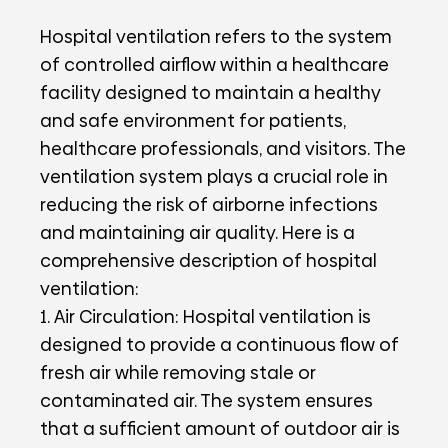
Hospital ventilation refers to the system
of controlled airflow within a healthcare
facility designed to maintain a healthy
and safe environment for patients,
healthcare professionals, and visitors. The
ventilation system plays a crucial role in
reducing the risk of airborne infections
and maintaining air quality. Here is a
comprehensive description of hospital
ventilation:
1. Air Circulation: Hospital ventilation is
designed to provide a continuous flow of
fresh air while removing stale or
contaminated air. The system ensures
that a sufficient amount of outdoor air is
++++++++
What the task requires => Leave out every line before the one containing "fresh air while removing stale or"; set down that line and all remaining lines of the material exactly.

Exercise answer =>
fresh air while removing stale or
contaminated air. The system ensures
that a sufficient amount of outdoor air is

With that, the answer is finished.